* [PAGE EXCERPT]:
-- START --

Serving exotic markets: A slippery business?

There is an excellent article in The Economist this week about Maine and the rapid increase in the export of baby eels – earning as much as $5,700/kilo.   Think about that the next time you are haggling about 50 cents per kilo on the price of lobsters.

I checked the numbers and New Brunswick eel exports are on the rise but at a much more restrained level rising from $3.1 millioni in 2007 to $15 million in 2011.  Still, using standard multipliers for the sector this means more than 100  FTE jobs/year in the province – not an amount to snub your nose at.

The reality is that Asian, Eastern European and other country tastes for what we would consider exotic are considerable and rising disposible income is creating vast new markets.  The mink industry in Nova Scotia is now a $200 million business per year – in a rural area that is benefiting from the boom.

In an age of increasing global competition it is important to find your niches.  Most people chafe at the idea of mink farming but it is supporting a large wedge of the economy in the Digby-Yarmouth region.  And they have been working with the province to address the concerns over the waste which will now be converted into energy to fuel a local public building.

I don’t want to get into a debate about seals or mink or even eels but I remain uncomfortable that we are not as deliberate as we should about agriculture/aquaculture/fishing and carving out niche markets.  Are there specific products that are in rapidly growing demand that grow particularly well in our climate and with our soil?

As I discovered about the mining sector, there is very little alignment with folks in economic development who prefer the sexier ICT, aerospace, etc.  But natural resources – both renewable and non-renewable  should be part of the mix.  We have a very large portion of our workforce that is at a skills and literacy level that rules them out for most high end knowledge-based jobs.  Over time we need to address this (more about this coming in my TJ column this week) but if we ignore development now in industries where these foks are best able to contribute we hurt them and the economy.

PS – Did this rapid rise in eel exports get covered in the media?  I didn’t see it but it would be – I think – a good story.


2 thoughts on “Serving exotic markets: A slippery business?

  1. I’m not sure you read the article all the way through. First, you mention that the price has skyrocketed, but don’t list the number of eels caught. It’s the number, not the price, that determines how many jobs are created. And since NB has essentially ONE distributor, much of that money may go to them, not the fishermen.

-- END --

* [MATERIAL SUPPLIED]:

-- START --

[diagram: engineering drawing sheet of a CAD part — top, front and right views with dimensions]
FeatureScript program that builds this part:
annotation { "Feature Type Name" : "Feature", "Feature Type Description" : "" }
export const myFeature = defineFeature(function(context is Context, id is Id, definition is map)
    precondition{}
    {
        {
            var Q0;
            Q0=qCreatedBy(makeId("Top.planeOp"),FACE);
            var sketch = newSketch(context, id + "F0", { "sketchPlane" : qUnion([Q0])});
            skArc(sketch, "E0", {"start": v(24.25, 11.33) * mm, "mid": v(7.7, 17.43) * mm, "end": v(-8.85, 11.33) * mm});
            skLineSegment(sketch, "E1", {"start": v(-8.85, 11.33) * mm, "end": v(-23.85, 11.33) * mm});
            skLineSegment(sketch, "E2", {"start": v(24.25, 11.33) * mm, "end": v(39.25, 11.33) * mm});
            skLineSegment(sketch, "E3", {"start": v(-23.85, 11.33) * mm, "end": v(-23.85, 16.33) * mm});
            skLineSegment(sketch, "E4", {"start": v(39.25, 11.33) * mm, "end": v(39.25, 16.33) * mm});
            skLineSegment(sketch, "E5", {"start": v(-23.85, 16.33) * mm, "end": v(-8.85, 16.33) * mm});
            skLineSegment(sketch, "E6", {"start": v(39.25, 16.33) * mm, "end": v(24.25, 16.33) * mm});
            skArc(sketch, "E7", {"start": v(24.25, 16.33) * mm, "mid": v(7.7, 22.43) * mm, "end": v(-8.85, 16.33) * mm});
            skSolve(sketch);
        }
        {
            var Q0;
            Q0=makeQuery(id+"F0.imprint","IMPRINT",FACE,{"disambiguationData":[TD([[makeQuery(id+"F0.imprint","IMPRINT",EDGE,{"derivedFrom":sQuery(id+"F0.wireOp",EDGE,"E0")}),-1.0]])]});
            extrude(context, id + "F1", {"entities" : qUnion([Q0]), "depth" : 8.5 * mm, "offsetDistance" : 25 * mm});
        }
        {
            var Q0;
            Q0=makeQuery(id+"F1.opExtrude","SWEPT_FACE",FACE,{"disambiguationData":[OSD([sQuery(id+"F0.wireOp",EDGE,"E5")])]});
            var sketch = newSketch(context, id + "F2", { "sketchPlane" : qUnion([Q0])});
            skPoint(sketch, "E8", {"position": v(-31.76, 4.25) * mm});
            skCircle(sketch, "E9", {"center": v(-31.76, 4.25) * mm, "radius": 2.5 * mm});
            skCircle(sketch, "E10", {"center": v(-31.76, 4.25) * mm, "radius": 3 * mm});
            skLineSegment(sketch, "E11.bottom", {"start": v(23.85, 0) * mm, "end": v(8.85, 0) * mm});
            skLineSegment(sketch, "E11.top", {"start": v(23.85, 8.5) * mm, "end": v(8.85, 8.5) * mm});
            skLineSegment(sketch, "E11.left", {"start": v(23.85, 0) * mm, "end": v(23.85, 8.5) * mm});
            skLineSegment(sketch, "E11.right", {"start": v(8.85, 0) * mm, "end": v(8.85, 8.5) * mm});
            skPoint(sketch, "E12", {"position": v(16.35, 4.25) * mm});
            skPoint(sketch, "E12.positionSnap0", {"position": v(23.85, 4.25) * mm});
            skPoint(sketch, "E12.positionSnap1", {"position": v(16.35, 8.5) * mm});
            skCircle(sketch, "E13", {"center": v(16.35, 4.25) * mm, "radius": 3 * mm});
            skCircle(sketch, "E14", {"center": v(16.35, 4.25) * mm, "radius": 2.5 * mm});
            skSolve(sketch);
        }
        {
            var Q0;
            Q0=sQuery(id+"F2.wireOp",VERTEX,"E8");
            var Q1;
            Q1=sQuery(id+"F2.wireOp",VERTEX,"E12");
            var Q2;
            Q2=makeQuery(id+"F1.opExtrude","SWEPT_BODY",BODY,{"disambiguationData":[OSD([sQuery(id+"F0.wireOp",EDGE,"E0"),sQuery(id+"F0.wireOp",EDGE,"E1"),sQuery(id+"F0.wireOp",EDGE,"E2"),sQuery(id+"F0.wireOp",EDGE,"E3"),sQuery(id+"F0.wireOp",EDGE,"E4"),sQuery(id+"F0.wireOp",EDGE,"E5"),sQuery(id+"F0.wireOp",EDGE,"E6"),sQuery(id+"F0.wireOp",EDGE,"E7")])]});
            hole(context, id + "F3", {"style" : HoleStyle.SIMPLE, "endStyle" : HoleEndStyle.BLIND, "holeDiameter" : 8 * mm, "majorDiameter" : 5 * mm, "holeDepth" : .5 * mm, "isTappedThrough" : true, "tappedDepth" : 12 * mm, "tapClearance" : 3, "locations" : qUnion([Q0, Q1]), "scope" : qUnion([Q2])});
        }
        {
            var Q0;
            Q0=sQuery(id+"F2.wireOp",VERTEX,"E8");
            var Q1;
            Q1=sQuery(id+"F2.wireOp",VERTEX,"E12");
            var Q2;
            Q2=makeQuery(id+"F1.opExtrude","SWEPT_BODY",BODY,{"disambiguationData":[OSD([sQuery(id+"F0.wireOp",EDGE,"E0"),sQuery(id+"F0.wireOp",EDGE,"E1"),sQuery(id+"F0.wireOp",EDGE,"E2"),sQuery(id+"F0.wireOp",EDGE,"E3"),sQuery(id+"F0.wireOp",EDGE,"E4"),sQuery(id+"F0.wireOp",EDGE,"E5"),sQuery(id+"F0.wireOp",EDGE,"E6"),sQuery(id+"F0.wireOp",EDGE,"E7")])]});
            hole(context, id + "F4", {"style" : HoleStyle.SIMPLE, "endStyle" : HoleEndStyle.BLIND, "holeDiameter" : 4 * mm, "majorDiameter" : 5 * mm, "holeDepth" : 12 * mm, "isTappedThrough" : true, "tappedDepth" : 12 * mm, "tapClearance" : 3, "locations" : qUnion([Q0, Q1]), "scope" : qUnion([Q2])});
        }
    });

-- END --

* [WHAT YOU WILL DO]: Quote the stretch of the blog post on exotic markets from "In an age of" through "local public building.".

* [COMPLETE ANSWER]:
In an age of increasing global competition it is important to find your niches.  Most people chafe at the idea of mink farming but it is supporting a large wedge of the economy in the Digby-Yarmouth region.  And they have been working with the province to address the concerns over the waste which will now be converted into energy to fuel a local public building.